Certain pieces, no matter how sophisticated your audio equipment is, can only be fully understood in the concert hall. Much of Ravel's orchestral output falls into this category, especially the two pieces the New York Philharmonic performed Wednesday night at Avery Fisher Hall. (The program will be repeated today and Friday.)
Ravel originally composed "Mother Goose" as a four-hand piece for the children of some friends. It is quite enchanting when you hear it on the piano, but the orchestral version is rhapsodic. Few composers knew how to use the orchestra as commandingly or as intimately as Ravel, and this is wonderfully apparent in "Mother Goose." At times the effects Ravel creates are delicate, at other times they are overwhelming. Only a virtuoso orchestra can convey the full impact. Under its musical director, Alan Gilbert, the Philharmonic sounded quite wondrous.
The waltz is a dance form we generally associate with peoples east of the Rhine but it reached its ultimate incarnation in Ravel's "La Valse," composed in 1919-20. Like his "Bolero," it is a fairly simple melody but repeated with increasingly voluptuous implications and building to a shattering, almost maniacal climax. It has often been seen as Ravel's comment on the seemingly civilized world that descended into mayhem and chaos in World War I.
It was my impression that Gilbert was giving that fraction of a beat ritard that the Viennese have always demanded in the performance of the classic waltzes, which here added to the sensuousness of the piece. Again, "La Valse" demands a virtuoso orchestra, and the Philharmonic played with a rapturous power and impressive discipline -- this is a difficult combination but Gilbert brought it off splendidly. The sense of a world gone awry was deeply palpable.
What had initially attracted me to the program was hearing the great Swedish mezzo Anne Sofie von Otter sing a group of celebrated Schubert songs with orchestral accompaniment. Von Otter was in rich voice and she interpreted the songs with her customary sensitivity.
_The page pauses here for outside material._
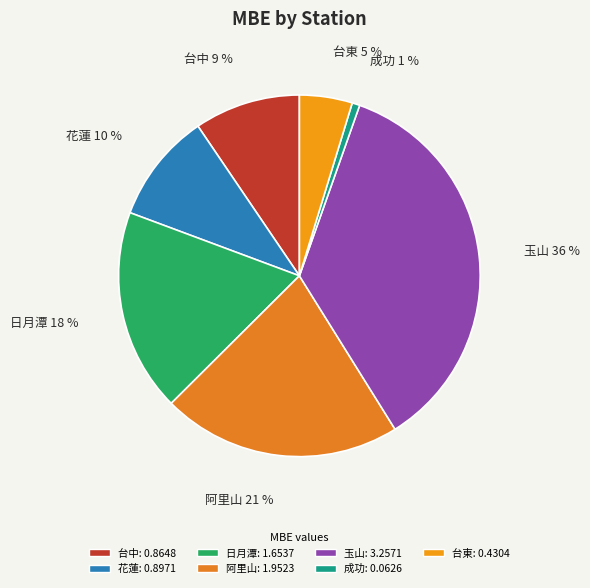

To the nearest percent, what is the average slice percentage?

14%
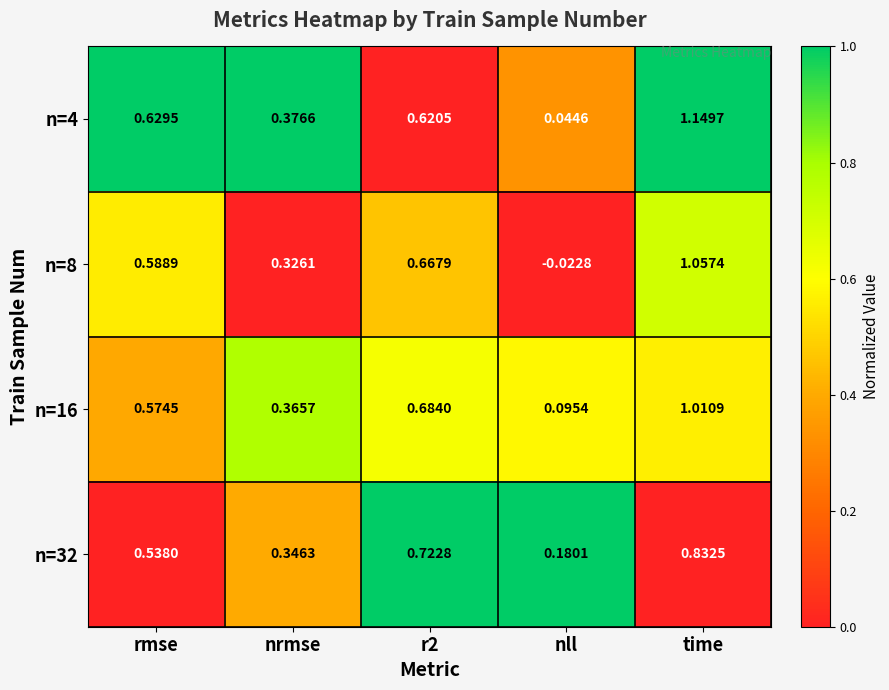

Which category has the lowest value in the n=8 series?

nll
But I found myself not warming to the orchestral settings, one by Benjamin Britten, four by Max Reger. They seemed more diffuse, far less dramatic than the more familiar piano accompaniment. I don't know if greater familiarity with them would change my mind. I suspect not.
The evening began with Haydn's "Symphony 88 in G Major," one of the most imposing and beloved pieces in the standard repertory. It fairly embodies the sense of balance and joyfulness we often associate with the 18th century. All its high spirits were evident in Gilbert's interpretation.
For the holidays the stage of Avery Fisher has been gussied up. There are red and purple curtains along the back wall and what look like garlands made of leftover tinsel under the sound baffles on either side of the stage. These attempts at brightness, I'm afraid, only accentuate the dismalness of the hall itself, an ironic testament to its designer, Phillip Johnson, one of the great tastemakers of the 20th century.